Cajuns softball will adjust pitching as necessary _lowres

Associated Press photo by ALONZO ADAMS -- UL-Lafayette pitcher Christina Hamilton is one of five key players currently dealing with either arm or shoulder injuries.

OKLAHOMA CITY — Mike Lotief’s got a few items on his checklist ahead of formulating a pitching plan for the next couple days.

“We’re going to go get something to eat,” he said of the first to-do.

All right, so Louisiana-Lafayette’s coach may be kidding a tad, but an attempt at comedy underscores his logic: He’s not — at least vocally — divulging any intent to plan further ahead than facing Oklahoma.

For now, the Ragin’ Cajuns (49-9-1) plan to again turn the ball over to Christina Hamilton against the Sooners (50-12) at 1:30 p.m. in Saturday’s elimination game — the first of a potential four over the next two days.

“My mind is not trying to figure out how we get to (next) Wednesday (the possible third game in the championship series),” Lotief said.

If UL-Lafayette knocks off the Sooners, they would face Oregon game at 8:30 p.m. Saturday as the bracket does a flip.

“I don’t even know the schedule for tomorrow,” Lotief said. “That’s how your mind works, but that’s not how my mind works. You all think I’m joking, but that’s not what we’ve done all year.”

Hamilton (29-3, 1.54 ERA) didn’t tax her arm in a 4-1 loss to Kentucky, either. The 114 pitches thrown by the redshirt junior aren’t entirely out of the norm. The Rosepine native has surpassed 110 pitches in eight starts this season.

Granted, she hasn’t pitched a doubleheader since March. Fittingly, it was a pair of wins over the Sooners.

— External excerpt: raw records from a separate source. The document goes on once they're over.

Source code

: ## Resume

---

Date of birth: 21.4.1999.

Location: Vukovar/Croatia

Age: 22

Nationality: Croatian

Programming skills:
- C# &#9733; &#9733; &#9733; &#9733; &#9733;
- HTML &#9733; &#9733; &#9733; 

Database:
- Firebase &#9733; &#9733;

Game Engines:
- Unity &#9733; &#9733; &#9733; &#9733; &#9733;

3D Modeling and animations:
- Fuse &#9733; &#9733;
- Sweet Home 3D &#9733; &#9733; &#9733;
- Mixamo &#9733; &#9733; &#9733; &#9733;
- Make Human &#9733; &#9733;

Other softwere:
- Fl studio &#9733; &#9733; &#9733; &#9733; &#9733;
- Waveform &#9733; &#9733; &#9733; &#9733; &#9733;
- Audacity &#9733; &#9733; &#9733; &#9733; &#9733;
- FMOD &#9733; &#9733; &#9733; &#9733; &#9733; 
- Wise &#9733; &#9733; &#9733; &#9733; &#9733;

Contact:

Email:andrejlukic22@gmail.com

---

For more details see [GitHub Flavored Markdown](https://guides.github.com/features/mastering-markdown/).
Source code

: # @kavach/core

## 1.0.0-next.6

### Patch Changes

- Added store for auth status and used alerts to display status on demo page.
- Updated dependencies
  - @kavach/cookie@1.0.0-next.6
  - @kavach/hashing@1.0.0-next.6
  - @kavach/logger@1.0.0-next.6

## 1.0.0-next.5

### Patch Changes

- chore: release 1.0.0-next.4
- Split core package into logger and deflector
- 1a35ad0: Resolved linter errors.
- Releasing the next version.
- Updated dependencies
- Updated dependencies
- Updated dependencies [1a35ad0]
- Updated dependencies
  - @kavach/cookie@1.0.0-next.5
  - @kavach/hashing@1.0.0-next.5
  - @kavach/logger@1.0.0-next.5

“I can ask her, ‘You feeling all right? You rolling? Everything good?’ ” Lotief said. “If she says she can’t go anymore, then we’ll go onto the next plan. But right now, it’s not even a consideration.”

For now, Hamilton said she hasn’t considered adjusting how she’ll prepare, while coaches and trainers have let go about a normal routine.

“Not really,” Hamilton said. “They tell me what to do. If it’s, ‘Christina, go get an ice bath,’ then I’m like, ‘Yes, sir. I’ll go do that.’ ”

Pendley versatile for OU

Lauren Chamberlain at the plate and Kelsey Stevens dealing from the circle headline the Sooners.

But Shelby Pendley is the jack of all trades for OU.

The junior, who transferred from Arizona, is batting .429 with 17 RBIs and 74 home runs. But in a pinch, the third baseman can spell a pitching staff short on depth.

Pendley, who never pitched in college during a standout prep career at Rio Rancho High in New Mexico before this season, has a 1.73 ERA in 21 appearances — all but one of which has come in relief.

And she made her collegiate debut back in March against UL-Lafayette, a 7-0 loss where Gasso said the Sooners were “getting our clocks cleaned.” How much had she prepared ahead of hurling two shutout innings at Lamson Park? Just two bullpen sessions.

“I threw her in to hope we don’t get run-ruled, and she saved us,” Gasso said Wednesday. “From that moment on, she became a reliable pitcher on our staff.”

Sooners offense stymied

Pendley may have staked the Sooners to a quick 1-0 lead Thursday, but OU’s offense didn’t muster another hit Thursday.

Alabama ace Jaclyn Traina certainly played a role, considering she struck out nine batters.

But OU’s approach at the plate was flawed, too. Out of 124 pitches thrown by Traina, barely half were strikes, leaving Gasso critiquing discpline.

“I don’t think we did a good job of swinging at strikes,” Gasso said. “We started chasing things out of the zone. But a good pitcher can deceive you that way ,and that’s what she’s very good at.”

The Sooners’ swings didn’t punish Traina for issuing five walks, and Chamberlain said OU’s urgency waned in some trips to the plate.

“We just kind of got late in the game thinking, ‘It’s gonna come,’ ” Chamberlain said. “It’s go time from here on out. Every team is good here, so I don’t think you can take a pitch off.”